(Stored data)
= Beginning of Section =

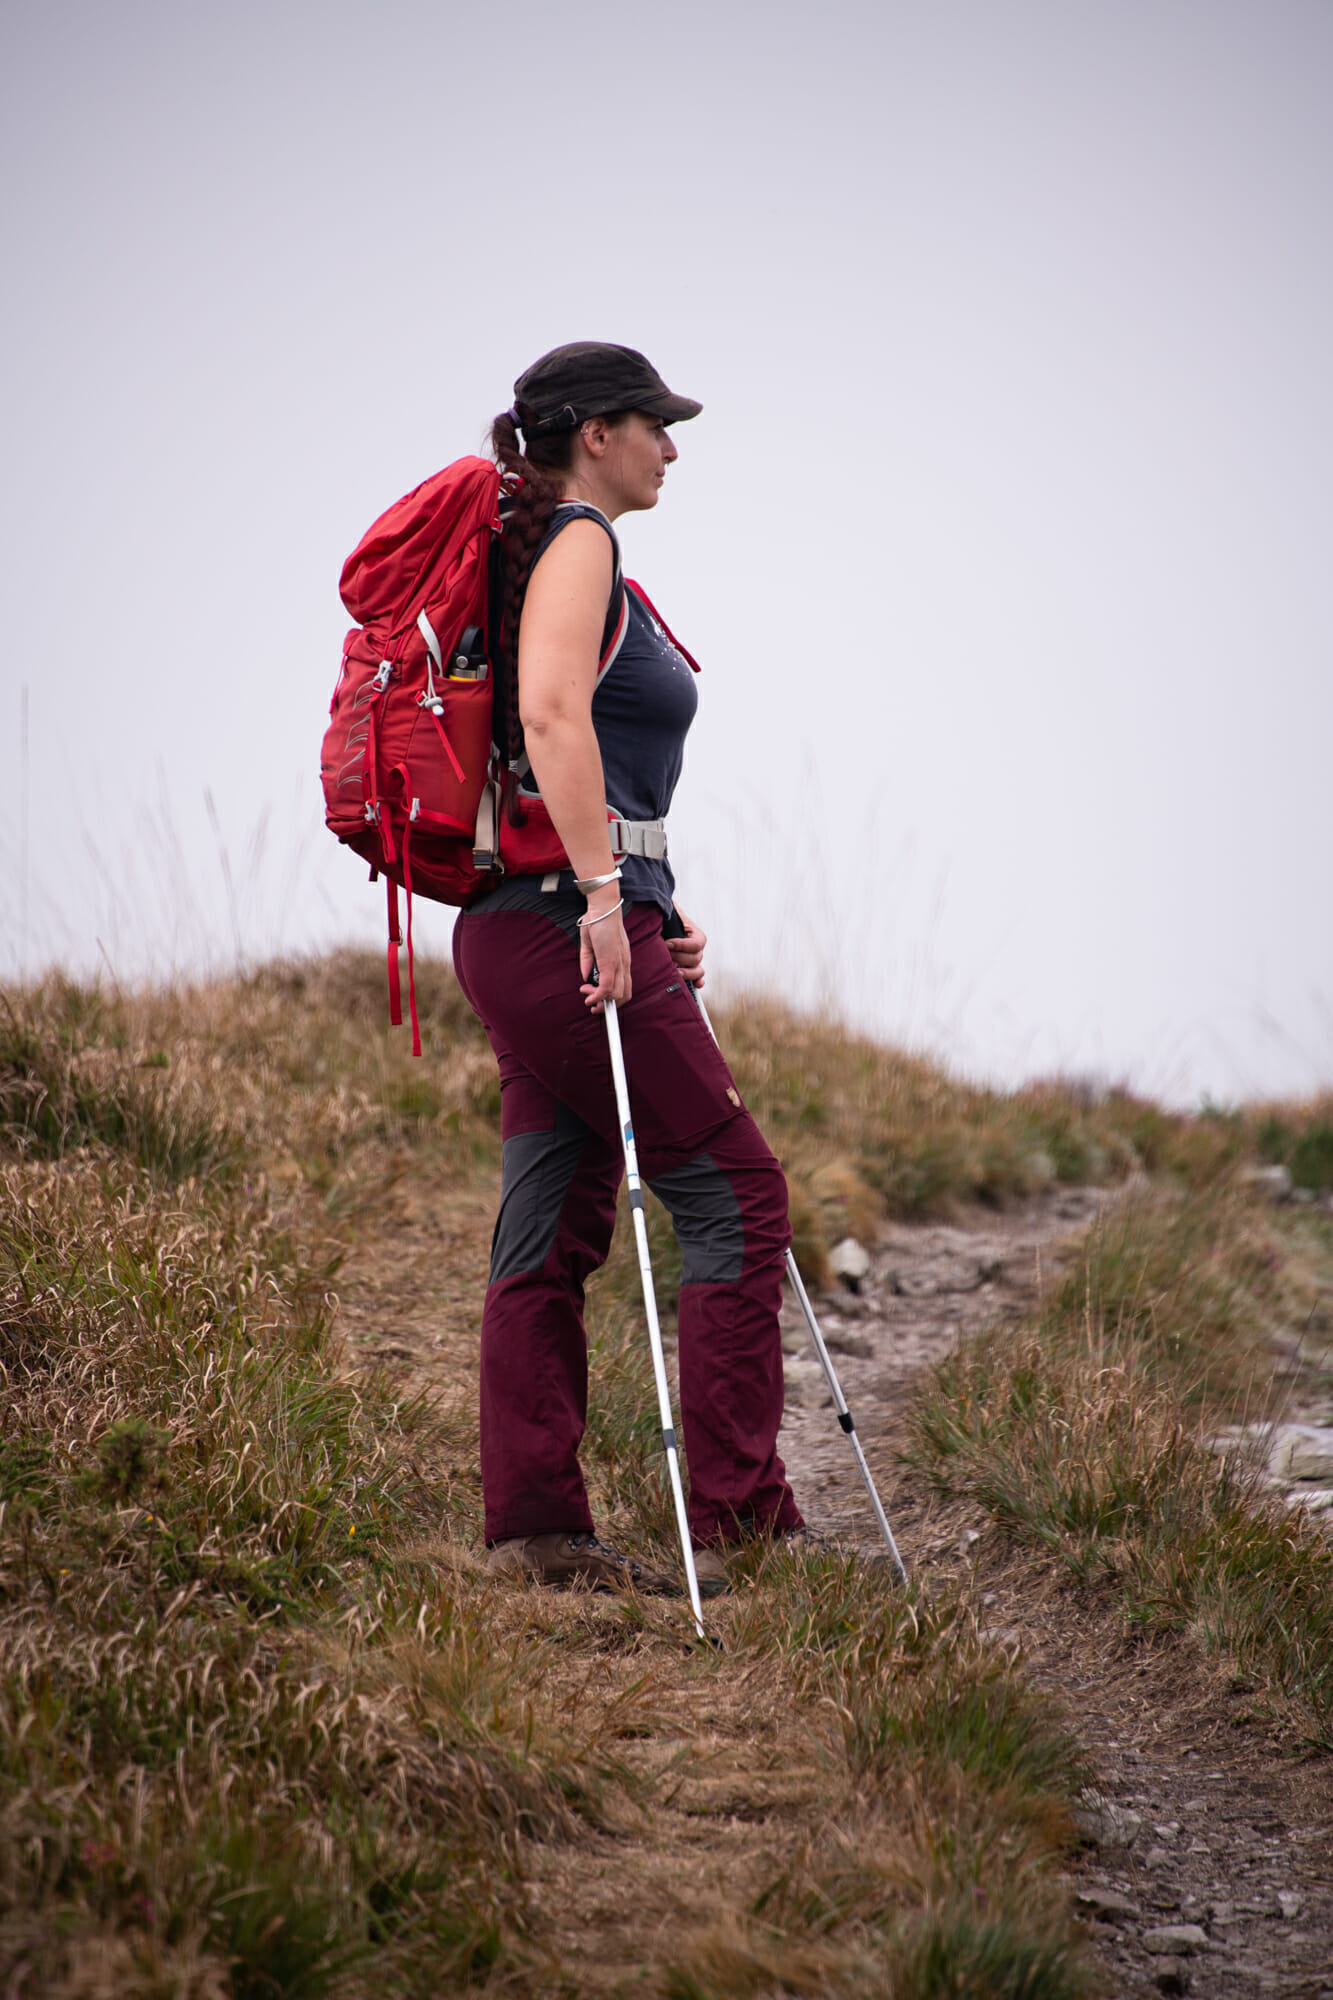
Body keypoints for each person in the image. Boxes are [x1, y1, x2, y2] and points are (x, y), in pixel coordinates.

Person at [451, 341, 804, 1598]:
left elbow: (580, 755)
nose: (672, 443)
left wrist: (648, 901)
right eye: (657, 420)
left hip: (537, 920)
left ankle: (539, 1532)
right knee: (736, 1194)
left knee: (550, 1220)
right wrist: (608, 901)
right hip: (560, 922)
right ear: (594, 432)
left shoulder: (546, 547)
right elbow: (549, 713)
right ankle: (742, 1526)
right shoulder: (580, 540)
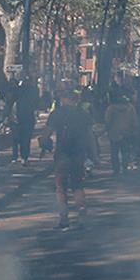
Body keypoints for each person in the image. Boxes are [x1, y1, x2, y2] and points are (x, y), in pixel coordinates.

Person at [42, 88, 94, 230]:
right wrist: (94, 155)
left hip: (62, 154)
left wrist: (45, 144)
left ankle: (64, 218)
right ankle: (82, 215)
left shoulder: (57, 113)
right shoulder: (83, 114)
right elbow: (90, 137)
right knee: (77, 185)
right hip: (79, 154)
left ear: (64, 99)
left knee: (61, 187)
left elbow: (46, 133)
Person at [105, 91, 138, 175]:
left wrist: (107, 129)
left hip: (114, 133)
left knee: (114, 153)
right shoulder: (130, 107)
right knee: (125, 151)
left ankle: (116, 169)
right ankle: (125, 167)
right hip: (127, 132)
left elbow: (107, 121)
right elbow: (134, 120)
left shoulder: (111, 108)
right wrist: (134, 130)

= End of Section =
= Beginning of Section =

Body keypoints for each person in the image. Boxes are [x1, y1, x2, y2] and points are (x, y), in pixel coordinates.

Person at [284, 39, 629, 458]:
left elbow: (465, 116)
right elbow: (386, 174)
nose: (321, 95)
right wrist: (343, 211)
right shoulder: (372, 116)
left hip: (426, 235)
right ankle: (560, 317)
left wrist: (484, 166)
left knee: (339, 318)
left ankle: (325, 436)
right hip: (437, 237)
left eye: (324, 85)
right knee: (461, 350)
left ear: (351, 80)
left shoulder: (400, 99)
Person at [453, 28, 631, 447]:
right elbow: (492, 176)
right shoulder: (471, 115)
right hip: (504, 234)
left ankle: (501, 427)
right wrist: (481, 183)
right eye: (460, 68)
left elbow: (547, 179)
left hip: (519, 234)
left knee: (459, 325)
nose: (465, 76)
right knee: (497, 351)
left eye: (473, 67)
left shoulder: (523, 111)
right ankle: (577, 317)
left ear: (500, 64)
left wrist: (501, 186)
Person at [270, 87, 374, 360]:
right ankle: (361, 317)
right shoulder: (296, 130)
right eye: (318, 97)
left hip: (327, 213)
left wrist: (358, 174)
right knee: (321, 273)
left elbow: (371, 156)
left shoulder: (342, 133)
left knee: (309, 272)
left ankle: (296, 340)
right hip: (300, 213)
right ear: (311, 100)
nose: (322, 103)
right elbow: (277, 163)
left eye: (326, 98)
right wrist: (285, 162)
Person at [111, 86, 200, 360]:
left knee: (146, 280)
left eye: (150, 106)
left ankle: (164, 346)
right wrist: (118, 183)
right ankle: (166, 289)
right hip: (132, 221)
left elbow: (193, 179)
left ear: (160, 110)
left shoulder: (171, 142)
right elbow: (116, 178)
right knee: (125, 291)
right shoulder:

= End of Section =

[Task instructions]
Transcribe only the lines above that start at the line containing "right elbow: (549, 713)" and end at the line containing "left ankle: (116, 169)". Omit pictures.

[Task result]
right elbow: (549, 713)
right ankle: (742, 1526)
right shoulder: (580, 540)
Body keypoints for each person in the image. Boxes are [x1, y1, x2, y2] and points are (x, y), in pixel coordinates.

Person at [42, 88, 94, 230]:
right wrist: (94, 155)
left hip: (62, 154)
left wrist: (45, 144)
left ankle: (64, 218)
right ankle: (82, 215)
left shoulder: (57, 113)
right shoulder: (83, 114)
right elbow: (90, 137)
right knee: (77, 185)
right hip: (79, 154)
left ear: (64, 99)
left knee: (61, 187)
left elbow: (46, 133)
Person at [105, 91, 138, 175]:
left wrist: (107, 129)
left hip: (114, 133)
left knee: (114, 153)
right shoulder: (130, 107)
right knee: (125, 151)
left ankle: (116, 169)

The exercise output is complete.